On Free and Starter plans: Standard AI model produces a concise summary.
On Pro+ plans: Advanced model (Claude) generates multi-level summaries:
- TLDR: one-sentence takeaway
- Structured breakdown: Objective, Methods, Results, Conclusions
- Detailed narrative: comprehensive summary covering all major findings
Claims (Enterprise only)
Statistical and evidence claims are extracted from results sections.
What you get:
- Typed claims (statistical, causal, comparative, methodological)
- Associated p-values, effect sizes, confidence intervals
- Variable tracking (independent, dependent, control)
- Evidence direction (supports, contradicts, neutral)
Methodology analysis (Enterprise only)
What you get:
- Study design classification (meta-analysis, RCT, cohort, case-control, etc.)

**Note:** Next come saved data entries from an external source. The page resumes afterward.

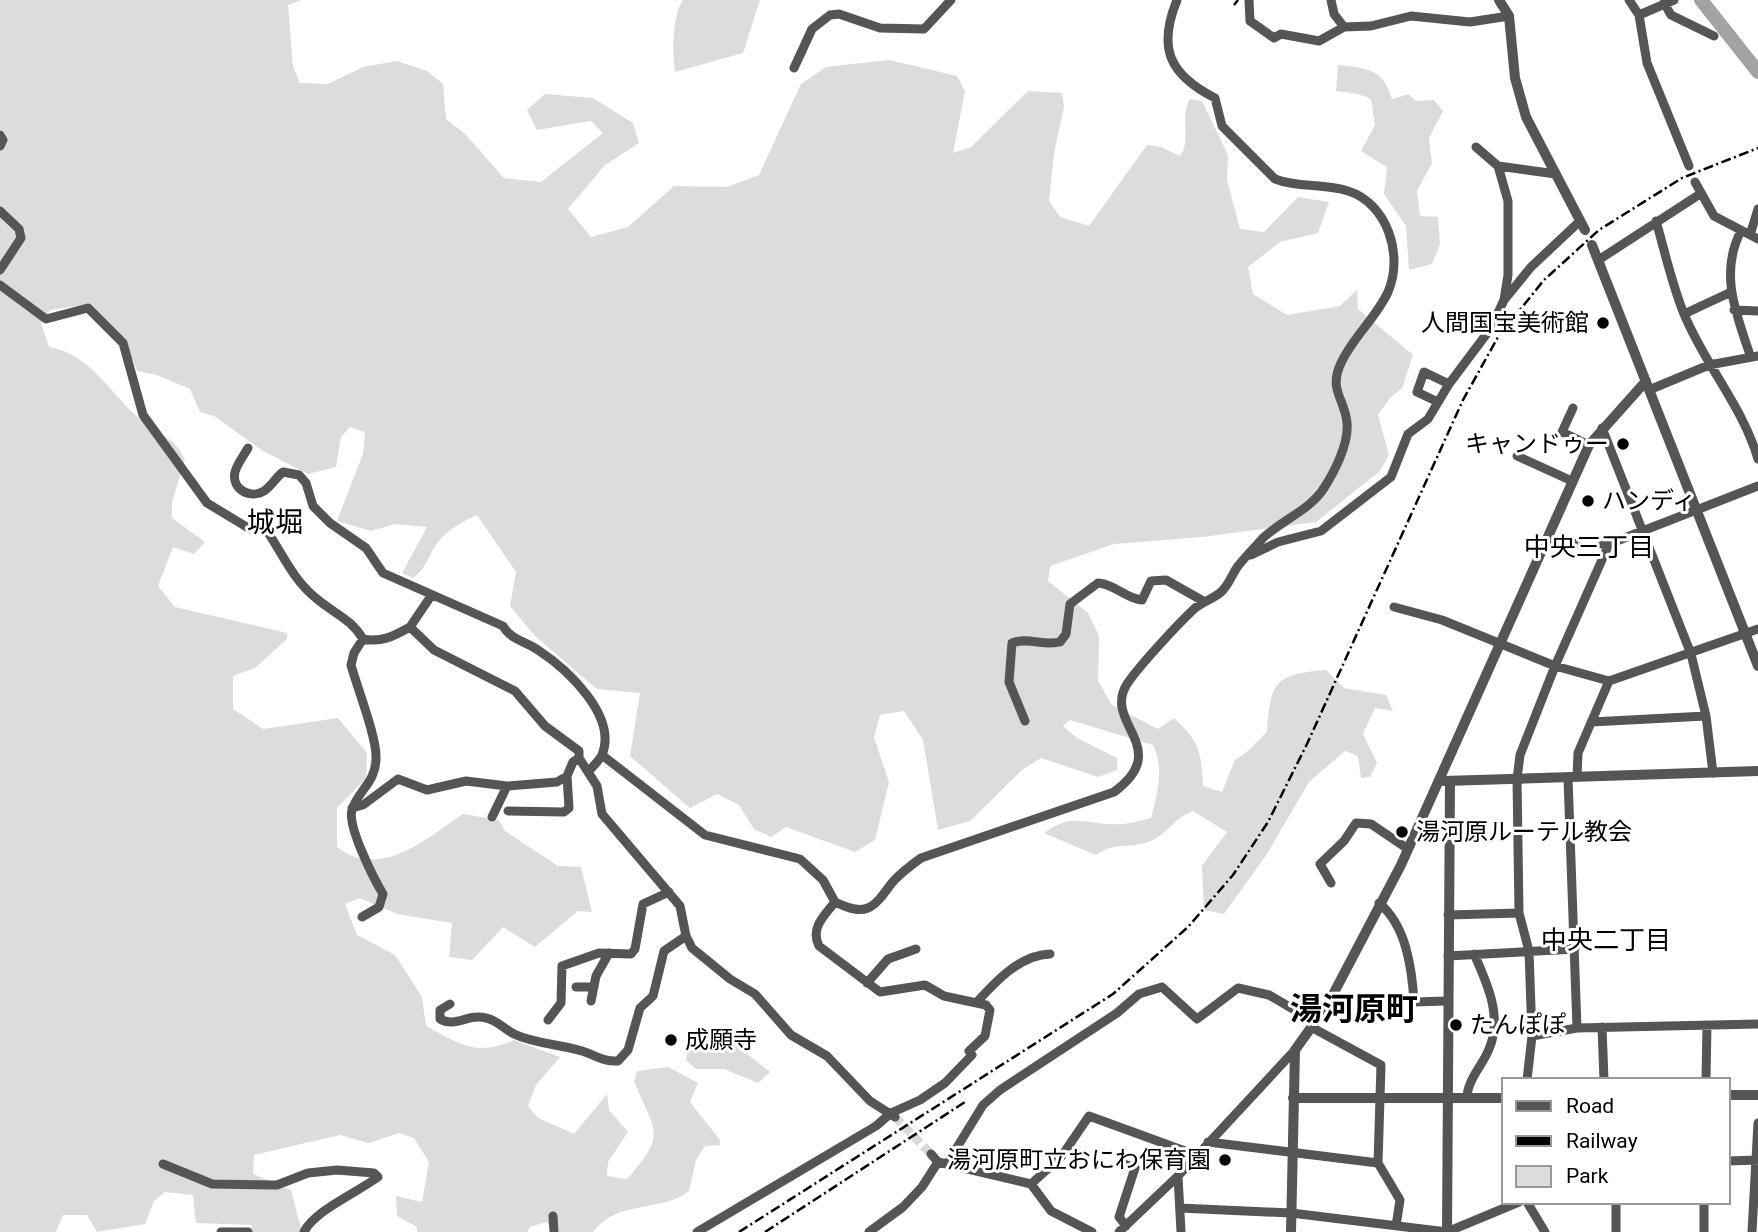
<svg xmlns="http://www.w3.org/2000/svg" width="1758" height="1232" font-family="Roboto,'Noto Sans JP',sans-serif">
<rect width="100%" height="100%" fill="#fff"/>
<path fill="#dcdcdc" d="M0,0H302L288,5L293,67L300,83L328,84L363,67L397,61L427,71L443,84L446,119L465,134L504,178L541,182L603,133L591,121L537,130L527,110L545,94L593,98L633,123L639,143L605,165L568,209L591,237L628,227L674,186L727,187L759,175L801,84L826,67L889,60L957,76L965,91L953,153L971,147L1028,91L1062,93L1064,107L1054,153L1049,201L1060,217L1089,226L1147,145L1161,147L1180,156C1192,140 1179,117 1190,99L1202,101L1228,155L1227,180L1240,229L1264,232L1298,197L1329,202L1318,233L1280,242L1248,267L1253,294L1287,315L1340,306L1357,290L1358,309L1413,355L1402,388L1390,398L1378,415L1389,455L1380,471L1316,522L1202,537L1114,544L1050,566L1048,581L1088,613L1099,636L1098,681L1112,705L1158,729L1174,718C1200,742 1201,752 1203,786L1222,792L1235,760L1247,752L1267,732C1270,681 1276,674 1326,670L1344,688L1386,695L1393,711L1375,708L1363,734L1377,763L1370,777L1361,778L1358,756L1345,751L1309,782L1267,854L1224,914L1204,910L1202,866L1227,832L1193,811C1174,818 1169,832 1153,840C1132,850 1117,840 1096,855L1044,833C1074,810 1091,827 1123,824C1132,823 1142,820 1151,818C1158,792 1164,769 1153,745L1070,720L1063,726L1077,738L1117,758V770L1098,777L1041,758L1022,770L970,821L938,830L923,740L904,711L880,715L874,737L889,782L875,840L855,852L786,827L771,837L754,829L739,805L717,794L690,808L630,756L640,693L597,689L535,636L510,606L516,572L477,515C461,522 445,531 436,545C428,557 425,570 413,578L402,573L427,527L395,524L371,531L337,521L363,454L365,432L350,427L341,437L336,467L308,474L263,451L214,416L200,412L190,389L157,375L137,371C127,341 110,324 85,305L50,310L41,323L49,347C90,353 112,396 142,421C161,438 174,435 185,460L172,502V518L205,542L194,554L173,547L158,586L175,607L287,633V639L255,668L233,676V709L263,729L338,718L367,753L366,778L337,808V847C381,881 426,838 463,814L499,820L505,831L558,866L581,867L592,912L578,911L535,947L503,927L472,960L449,957L452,923L397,914L360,898L345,904L357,935L395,955L422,997L426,1026C460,1044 477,1057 514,1040L560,1057L536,1085L528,1106L538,1118L574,1134L607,1094L609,1110L628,1132L608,1162L607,1176L627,1179C668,1132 655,1134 634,1081L637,1071L668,1067L698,1083L690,1102L720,1140V1145L705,1146L696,1160L689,1191C659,1214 619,1198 593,1232H556L546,1222L530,1227L527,1232H417V1227L397,1216L396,1196L422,1202L429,1162L414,1138L399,1133L369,1143L340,1135L254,1155L253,1174L291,1190L302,1232H251L252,1225L196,1223L193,1195L165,1192L154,1201L145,1224L97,1232L87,1215H63L56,1232H0Z
M683,0H760L743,53L675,72C672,53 672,16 683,0Z
M1338,65C1368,68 1383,69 1392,99L1409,94L1416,101L1434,100L1443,111L1429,138L1432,163L1417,191L1420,216L1438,217L1440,244L1432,264L1409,270L1406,226L1384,194L1387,167L1361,151L1375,125L1371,99L1358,94L1336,91Z
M723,1025L746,1053L770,1072L758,1083L724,1069H696L686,1060L689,1044Z"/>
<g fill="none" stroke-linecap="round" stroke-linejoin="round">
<path stroke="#a3a3a3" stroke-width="14" d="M1701,0L1758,72"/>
<path stroke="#d9d9d9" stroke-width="9" stroke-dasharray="9 4.5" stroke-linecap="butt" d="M895,1117L931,1154"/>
<path stroke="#555" stroke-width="9" d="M1249,0L1250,21L1274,38L1281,34L1319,41L1344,27L1371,26L1411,16L1470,22L1509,16
M1331,0L1334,14L1344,27
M1629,0L1639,15L1647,63L1689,166
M1664,3L1671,15L1714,36
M1639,15L1674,0
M794,68L812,29L830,15L839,14L880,28L924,29L951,0
M0,135L3,140L0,146
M1476,147L1498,166L1556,174
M1695,182L1714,216L1758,239
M0,211L19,229L21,238L0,270
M1656,221C1665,252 1672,285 1684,314C1705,365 1743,407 1758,459
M1741,231C1719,273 1736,313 1750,355
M1750,235L1758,209
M1600,259L1700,194
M0,285L46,319L88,308L123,343L143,415L207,503L250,529L265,528C283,554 292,579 317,599C335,614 351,619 363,639C381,643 394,636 410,627L434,650L515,691L545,726L579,751V758L597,786L602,814L680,906L686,936L692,948L730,979L755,994L791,1035L827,1056L870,1101L895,1117
M1505,299L1531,267L1580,221
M1734,310L1758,311
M1684,314L1729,293
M1649,390L1709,365L1758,356
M1438,402L1417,392L1424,372L1449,384
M1573,408L1562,432L1589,445
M1602,428L1691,654L1706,716L1713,773
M248,448C244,455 237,464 235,472C231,490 251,499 264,491C272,486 276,477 283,472L299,475L306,483L313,506L330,523L366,548L383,573L503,626C511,640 525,641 538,650C567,669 618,716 602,755C599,761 592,767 588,772
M1517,456L1572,481
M1545,543L1609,544L1758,486
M1251,555L1278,542L1321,531L1391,477L1408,434L1428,419L1449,384L1491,328L1504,300L1508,275V201L1498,166
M1394,607L1442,620L1555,666L1609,681L1758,629
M410,627L431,596
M1025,721L1009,682L1012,643C1027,637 1044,646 1060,642L1066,634L1070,604L1098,583C1115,584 1126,599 1142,600L1151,581L1166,580L1205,602
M1591,722L1706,716
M602,755L705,835L800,859L823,880L835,902C866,917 873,909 891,884C899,874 910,866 921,858L1114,792C1174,748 1102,723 1127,684C1139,666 1177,625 1194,609C1202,602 1213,599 1221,592C1229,585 1232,574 1238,566C1246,556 1255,547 1263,538C1282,520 1310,510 1324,488C1335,471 1349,443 1347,423C1345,398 1328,391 1341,363C1353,337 1376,318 1388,292C1404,255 1387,203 1348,191C1324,183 1298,188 1275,179L1222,126L1215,98C1170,75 1157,49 1177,0
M1577,777L1578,753L1609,681
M1568,778L1577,1028L1758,1024
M352,808L363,805L398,779L427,790L466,781L507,786L557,782L567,776L573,762L579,758
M508,811L564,812L569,808L567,776
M492,817L507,786
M1331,883L1320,864L1344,841L1356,823L1371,824L1408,849
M1379,903C1406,925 1412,968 1414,1002L1446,1001
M1448,915L1519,913
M362,917L379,907L383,894C374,879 347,826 352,810C358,790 376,783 376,758C377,738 357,687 351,665L354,653L363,639
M1448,956L1575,949
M867,983L888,959L916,949
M576,987H593
M591,1001L596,976L609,953
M977,1002C996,981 1020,955 1050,954
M450,1004L440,1010V1019C456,1028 468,1013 486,1018C497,1020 504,1029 514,1034C535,1044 560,1044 582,1051C595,1055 603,1062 618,1061L628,1050L640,1008L653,996L664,951L686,936
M548,1020L561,1003L562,966L599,953L631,954L635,949L643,904L669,892
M1311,1027L1381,1065L1378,1163L1400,1200L1396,1226
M1602,1027L1604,1080
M1532,1036L1577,1028
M1527,1080L1532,1036L1529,951L1519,913L1517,779L1520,755L1555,666L1609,544
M1706,1080L1707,1025
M1467,1098C1467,1080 1483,1065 1489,1049C1503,1017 1487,983 1474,954
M1208,1142L1378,1163
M931,1154L938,1162
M1728,1161L1758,1160
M938,1162L1031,1184L1061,1157L1089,1116L1196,1155
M948,1162L983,1105L1000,1090L1117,1013L1139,994L1162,987L1197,1019L1238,988L1269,995L1315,1022
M163,1164L212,1184L277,1185L308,1173L337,1170L374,1173L378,1177C358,1192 314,1211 304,1232
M1124,1164L1135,1168L1119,1217L1126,1226
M1178,1176L1181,1232
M1031,1184L1051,1211L1092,1232
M1527,1202L1545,1232
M1180,1208L1291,1213L1447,1232L1519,1202
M553,1216L554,1232
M221,1232H248
M697,1232L876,1126L891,1113L920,1100L945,1083L972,1055L969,1051L985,1036L990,1010L986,1005L944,996L925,985L880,992L819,946C810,928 824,916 835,902
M869,1232L903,1207L922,1187L938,1162
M1119,1232L1178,1176L1295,1050
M1616,1232V1202
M1704,1232V1202
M1752,1232L1758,1123"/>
<path stroke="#555" stroke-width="10" d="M1499,0L1509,16L1515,78L1526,117L1585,230
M1592,245L1758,666
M1444,781L1758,771
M1728,1095H1758
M1293,1098H1504
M1291,1232L1295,1050L1328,1004L1401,865L1589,445L1646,381
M1447,1232L1450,782"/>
<path stroke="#000" stroke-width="2.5" stroke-dasharray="10 3.5 2 3.5" stroke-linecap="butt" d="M1234,5L1238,0
M739,1232L1113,994L1188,927L1233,875L1268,822L1307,744L1463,400L1498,337L1544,280L1599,230L1682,178L1758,148
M765,1232L965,1102"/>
</g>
<g fill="#000" stroke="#fff" stroke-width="2.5">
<circle cx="1603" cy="323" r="7"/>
<circle cx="1623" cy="444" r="7"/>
<circle cx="1588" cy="501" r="7"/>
<circle cx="1402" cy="832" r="7"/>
<circle cx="1456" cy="1025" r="7"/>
<circle cx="671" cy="1040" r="7"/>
<circle cx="1225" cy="1160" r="7"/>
</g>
<g text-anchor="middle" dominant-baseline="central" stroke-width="6" stroke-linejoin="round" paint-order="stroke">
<g font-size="24" fill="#000" stroke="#fff" text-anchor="start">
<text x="1589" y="323" text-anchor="end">人間国宝美術館</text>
<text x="1609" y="444" text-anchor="end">キャンドゥー</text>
<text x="1602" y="501">ハンディ</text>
<text x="1416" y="832">湯河原ルーテル教会</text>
<text x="1470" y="1025">たんぽぽ</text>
<text x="685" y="1040">成願寺</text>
<text x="1211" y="1160" text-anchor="end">湯河原町立おにわ保育園</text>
</g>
<g font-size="26" fill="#000" stroke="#fff">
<text x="1589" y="547">中央三丁目</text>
<text x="1606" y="940">中央二丁目</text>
</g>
<g font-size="28" fill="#000" stroke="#fff">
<text x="275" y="522">城堀</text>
</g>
<g font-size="32" font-weight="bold" fill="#000" stroke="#fff">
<text x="1354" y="1009">湯河原町</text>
</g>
</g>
<rect x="1502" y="1078" width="228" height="126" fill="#ffffff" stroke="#999999" stroke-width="2"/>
<rect x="1516" y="1101" width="35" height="10" fill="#555555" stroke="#999999" stroke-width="2"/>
<text x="1566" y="1113" font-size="21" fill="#000000">Road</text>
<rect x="1516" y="1136" width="35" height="10" fill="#000000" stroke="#999999" stroke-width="2"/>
<text x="1566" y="1148" font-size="21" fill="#000000">Railway</text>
<rect x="1516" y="1166" width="35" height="21" fill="#dcdcdc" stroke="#999999" stroke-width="2"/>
<text x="1566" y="1183" font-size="21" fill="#000000">Park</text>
</svg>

- Methodology quality scores across dimensions: study design rigor, statistical methodology, bias risk
- Automated quality assessment comparable to systematic review screening
What plan unlocks what
| Extraction | Free | Starter | Pro | Team | Enterprise |
|---|---|---|---|---|---|
| Text, metadata, sections | ✅ | ✅ | ✅ | ✅ | ✅ |
| Table detection + previews | ✅ | ✅ | ✅ | ✅ | ✅ |
| Figure detection + previews | ✅ | ✅ | ✅ | ✅ | ✅ |
| Equation extraction | ✅ | ✅ | ✅ | ✅ | ✅ |
| Citation parsing (GROBID) | ✅ | ✅ | ✅ | ✅ | ✅ |
| Executive summary | ✅ | ✅ | ✅ | ✅ | ✅ |
| Artifact descriptions | ✅ | ✅ | ✅ | ✅ | ✅ |
| Search embeddings | ✅ | ✅ | ✅ | ✅ | ✅ |
| Vision descriptions | ❌ | ❌ | ✅ | ✅ | ✅ |
| Structured tables | ❌ | ❌ | ✅ | ✅ | ✅ |
| Multi-level summaries | ❌ | ❌ | ✅ | ✅ | ✅ |
| QA pairs | ❌ | ❌ | ✅ | ✅ | ✅ |
| Academic embeddings | ❌ | ❌ | ✅ | ✅ | ✅ |
| Claims extraction | ❌ | ❌ | ❌ | ❌ | ✅ |
| Methodology scoring | ❌ | ❌ | ❌ | ❌ | ✅ |
| Citation verification | ❌ | ❌ | ❌ | ❌ | ✅ |
Features marked with ❌ for your plan will show “Not triggered” in the artifact status panel and display an upgrade prompt explaining what the feature does.